Futures Now

Apple is now a no-growth 'value trap': Doug Kass

Douglas Kass at the Reach poker tournament in New York.
Amanda Gordon | Bloomberg | Getty Images

Are Apple shares cheap? Now that they've fallen over 10 percent on the back of Apple's recent product launch, it seems to be a fair question. But even though Apple now has a lower price-to-earnings ratio than do slow-growth companies like Microsoft, Intel, or IBM, Doug Kass says the stock still doesn't present an attractive value.

"Apple has become a value trap," the founder of Seabreeze Partners Management said. "This is a company with no growth, and profit margins that are way too high vis a vis the competition."

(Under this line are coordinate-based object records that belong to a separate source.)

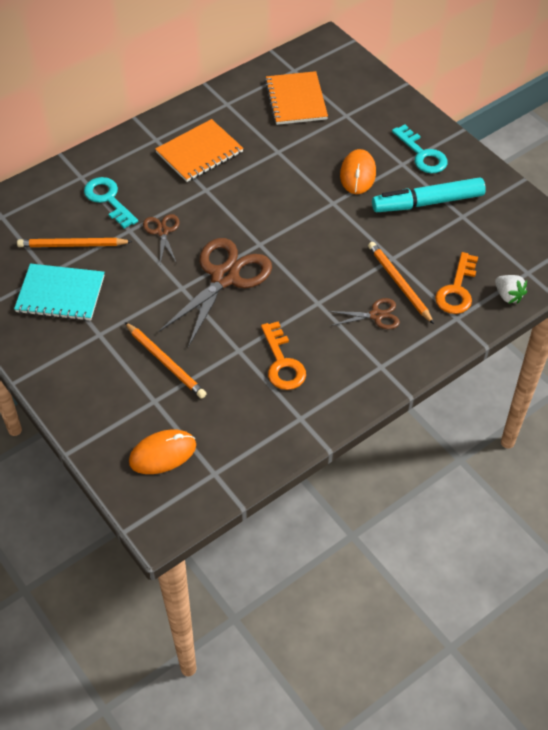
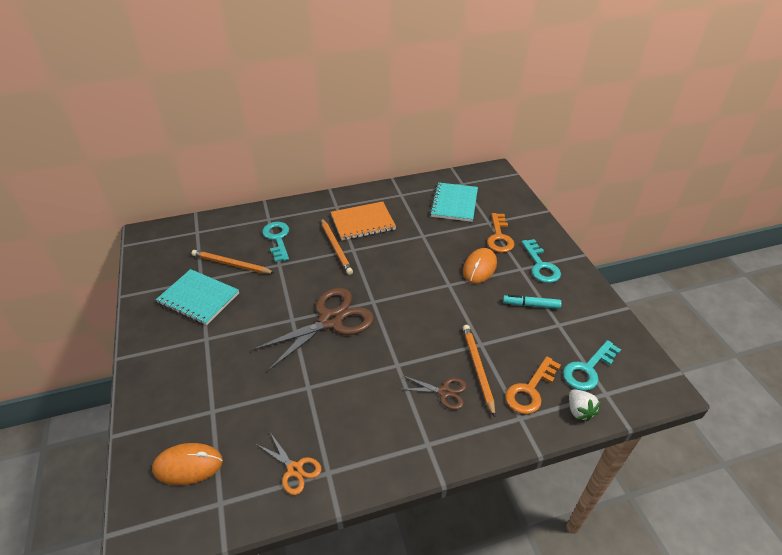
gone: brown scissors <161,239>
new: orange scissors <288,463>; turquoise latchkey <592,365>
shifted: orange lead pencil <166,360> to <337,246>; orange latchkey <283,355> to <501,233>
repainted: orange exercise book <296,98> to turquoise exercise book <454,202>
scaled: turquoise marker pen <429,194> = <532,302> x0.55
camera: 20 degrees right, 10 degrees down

Indeed, at its latest media event, Apple disappointed many investors but not releasing a much cheaper iPhone, as some had been pining for. Instead, Apple released more high-end phones that will keep profit margins high, but threaten to do further damage to the company's already-declining market share.

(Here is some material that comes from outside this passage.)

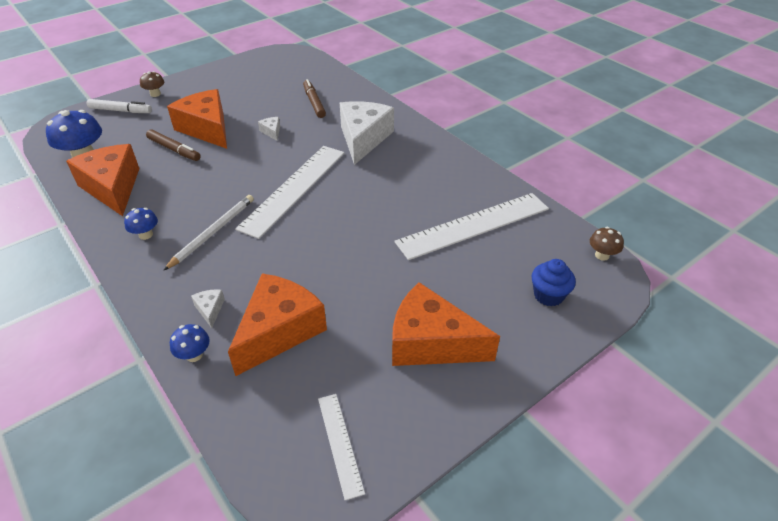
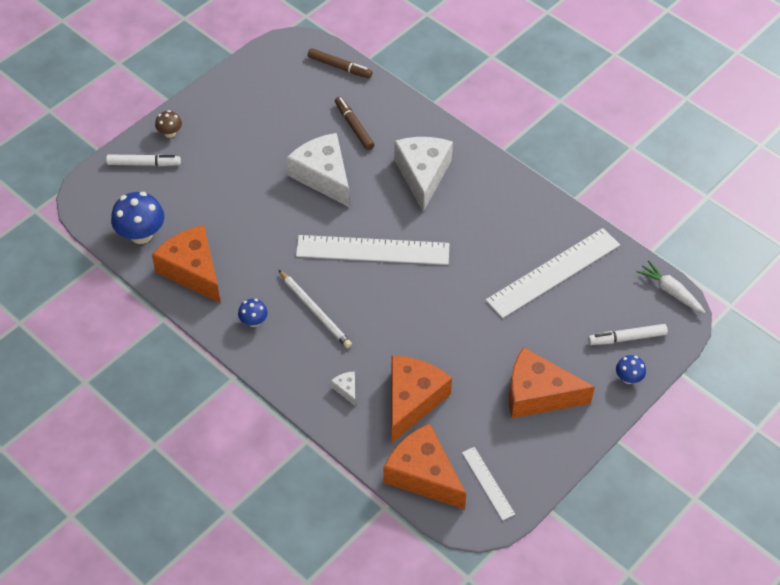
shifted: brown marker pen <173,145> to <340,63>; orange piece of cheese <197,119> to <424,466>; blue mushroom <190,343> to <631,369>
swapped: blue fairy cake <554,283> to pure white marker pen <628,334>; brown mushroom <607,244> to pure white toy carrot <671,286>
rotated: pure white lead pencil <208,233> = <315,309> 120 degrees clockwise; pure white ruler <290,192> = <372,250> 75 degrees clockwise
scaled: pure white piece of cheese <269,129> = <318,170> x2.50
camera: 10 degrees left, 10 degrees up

(Read more: At a crossroads, Apple must make one huge decision)

"We remain disappointed with Apple's decision to remain a premium priced smartphone vendor," Credit Suisse analyst Kulbinder Garcha wrote in a note that downgraded the stock to "neutral" from "outperform" after the event. "On our new estimates, Apple's smartphone share will decline to 15.5 percent/13.1 percent this year and next from 18.1 percent last year."

But Kass says that there's a second issue at work: While Apple's prices have stayed high, the company has not delivered innovation to keep pace.

Going against the Apple trend

"A year ago, Apple was selling a superior product and was charging a premium price," Kass said. "Now, they're selling a less-than-superior product, and still charging a premium price."

It's not just market share, then, that will drop. "The profit margins have no place to go but down," he said.

(Read more: Expect 'wow' product from Apple: Pro)

Kass sees Apple as a classic story of overoptimistic expectations. "The bulls took a lot for granted in terms of extrapolating the company's growth, and now reality is setting in."

All in all, the stock is currently "close to fairly priced," Kass told CNBC.com. In fact, though he had been short Apple, Kass covered that short position into the stock's recent decline.

"For the foreseeable future, it will move 50 points up or 50 points down," he said. So whether you're a bull or a bear on the stock, "that's not an attractive reward for your risk."